> **Problem 1**:
In two sentences, summarize the excerpt on the court of appeals' Title VII ruling.
> **Problem 2**:
Reproduce the excerpt on the court of appeals' Title VII ruling verbatim from "Pet. App. 21a-22a." to "Id. at 25a.".

> **Text extract**:
::::
The court found its conclusion reinforced by both Dothard and Albemarle
Paper Co. v. Moody, 422 U.S. 405 (1975). In Albemarle, the court noted,
this Court explained that discriminatory tests must be validated to show
that they are "'predictive of . . . important elements of work behavior
which comprise . . . the job . . . for which candidates are being evaluated'
and that the scores of the higher level employees do not necessarily validate
a cutoff score for the minimum qualifications to perform the job at an entry
level." Pet. App. 17a (quoting Albemarle, 422 U.S. at 431, 434). Similarly,
in Dothard, the Court observed that a discriminatory cutoff score on an
entry-level examination "must be shown to be necessary to safe and
efficient job performance to survive a Title VII challenge." Pet. App.
17a (quoting Dothard, 433 U.S. at 332 n.14).
The court also stressed that, in the 1991 Act, Congress required that an
employer show both that a challenged test be "job related" and
that the test be "consistent with business necessity," and it
remarked that "[j]udicial application of a standard focusing solely
on whether the qualities measured by an entry level exam bear some relationship
to the job in question would impermissibly write out the business necessity
prong of the Act's chosen standard." Pet. App. 17a. In addition, the
court noted that the disparate-impact theory of discrimination addresses
the possibility that an employer's job requirements may be "based not
upon necessity but rather upon historical, discriminatory biases,"
and it suggested that "[a] business necessity standard that wholly
defers to an employer's judgment as to what is desirable in an employee
therefore is completely inadequate in combating covert discrimination based
on societal prejudices." Id. at 18a.
The court rejected (Pet. App. 19a n.16) the dissent's suggestion that the
standard it articulated ("minimum qualifications necessary for successful
performance of the job in question") should not apply in this case
because petitioner's transit police officer jobs implicate issues of public
safety. The standard itself takes public safety into consideration, the
court stated, because an "officer who poses a significant risk to public
safety could not be considered to be performing his job successfully."
Id. at 20a n.16.
The court of appeals further concluded that the district court had not evaluated
the facts under the proper legal standard. The court of appeals again noted
that the district court had relied heavily on language from Beazer which
"is dicta" and "mirrors the standard adopted by Wards Cove"
but rejected by Congress in the 1991 Act. Pet. App. 20a. In addition, the
court of appeals suggested that the district court had relied too uncritically
on Dr. Davis' "expertise" in establishing the cutoff for the running
test, in conflict with this Court's teachings in Griggs v. Duke Power Co.,
401 U.S. 424 (1971), Albemarle, and Dothard that the employer's "judgment
alone is insufficient to validate an employer's discriminatory practices."
Pet. App. 21a-22a. "More fundamentally, however," the district
court had never considered whether the cutoff recommended by Dr. Davis and
established by petitioner "reflects the minimum aerobic capacity necessary
to perform successfully the job" of transit police officer. Id. at
22a. The court of appeals therefore remanded the case to the district court
"to determine whether [petitioner] has carried its burden of establishing
that its 1.5 mile run measures the minimum aerobic capacity necessary to
perform successfully the job" of transit police officer. Id. at 25a.
The court also allowed the district court to exercise its discretion to
permit supplementation of the record on that point. Id. at 25a-26a.
::::
> **Data lines**:
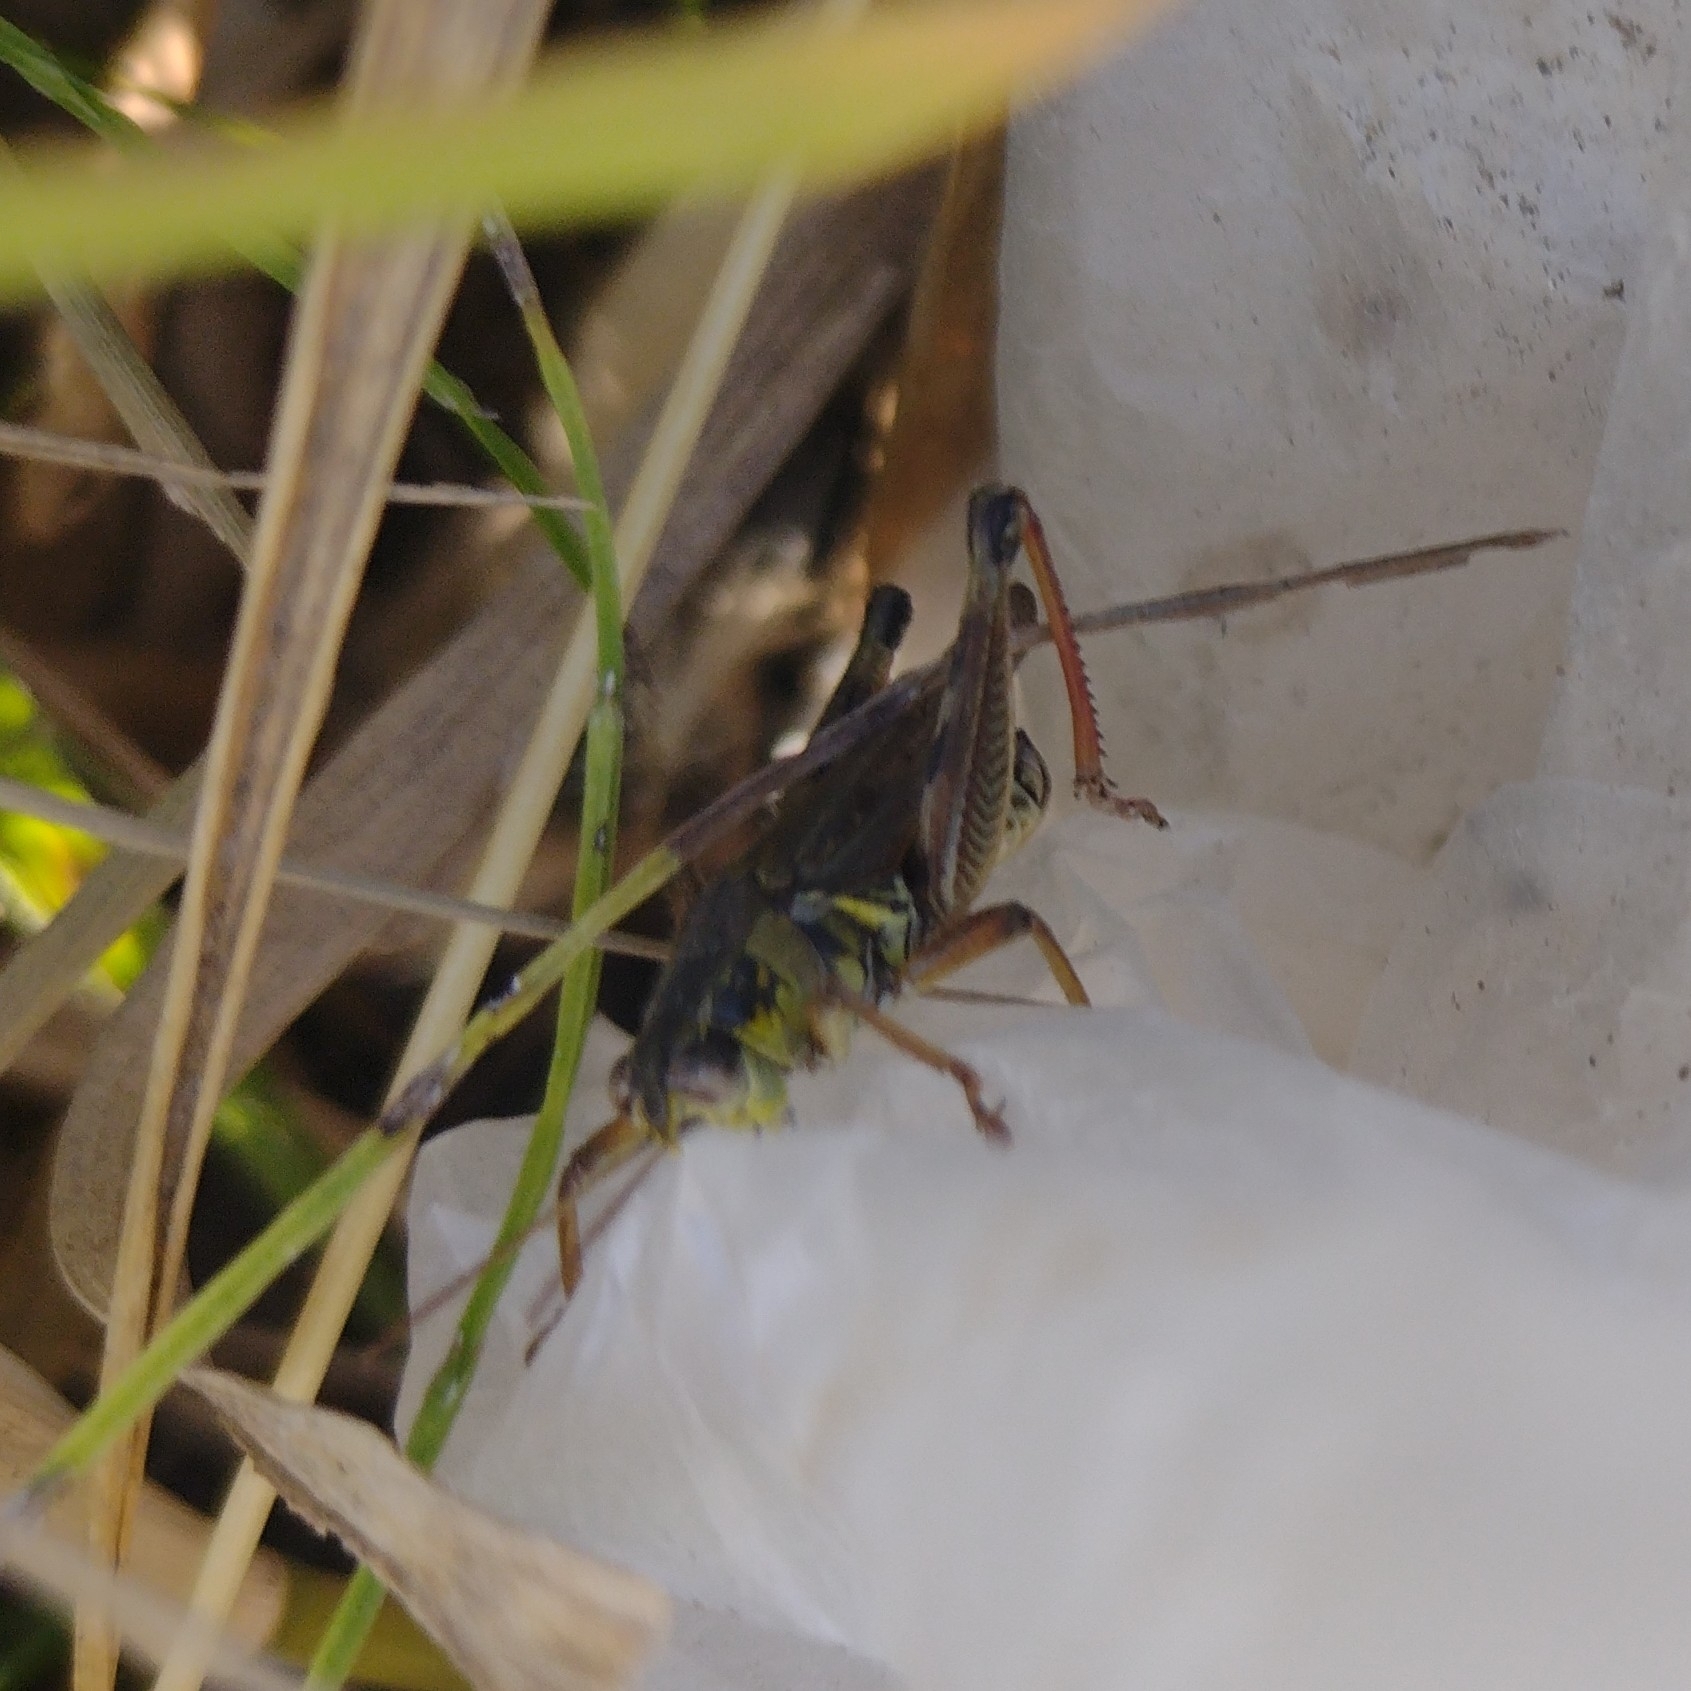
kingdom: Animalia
::::
> **Task response 1**:
Relying on Albemarle, Dothard, and the 1991 Act's demand that a challenged test be both job related and consistent with business necessity, the court of appeals held that a discriminatory entry-level cutoff must reflect the minimum qualifications necessary for successful job performance. It rejected the dissent's view that public safety made this standard inapplicable, faulted the district court for leaning on Beazer dicta and on Dr. Davis' expertise without asking whether the 1.5 mile run measures the minimum aerobic capacity needed to perform the transit police officer job successfully, and remanded the case for that determination.

> **Task response 2**:
Pet. App. 21a-22a. "More fundamentally, however," the district
court had never considered whether the cutoff recommended by Dr. Davis and
established by petitioner "reflects the minimum aerobic capacity necessary
to perform successfully the job" of transit police officer. Id. at
22a. The court of appeals therefore remanded the case to the district court
"to determine whether [petitioner] has carried its burden of establishing
that its 1.5 mile run measures the minimum aerobic capacity necessary to
perform successfully the job" of transit police officer. Id. at 25a.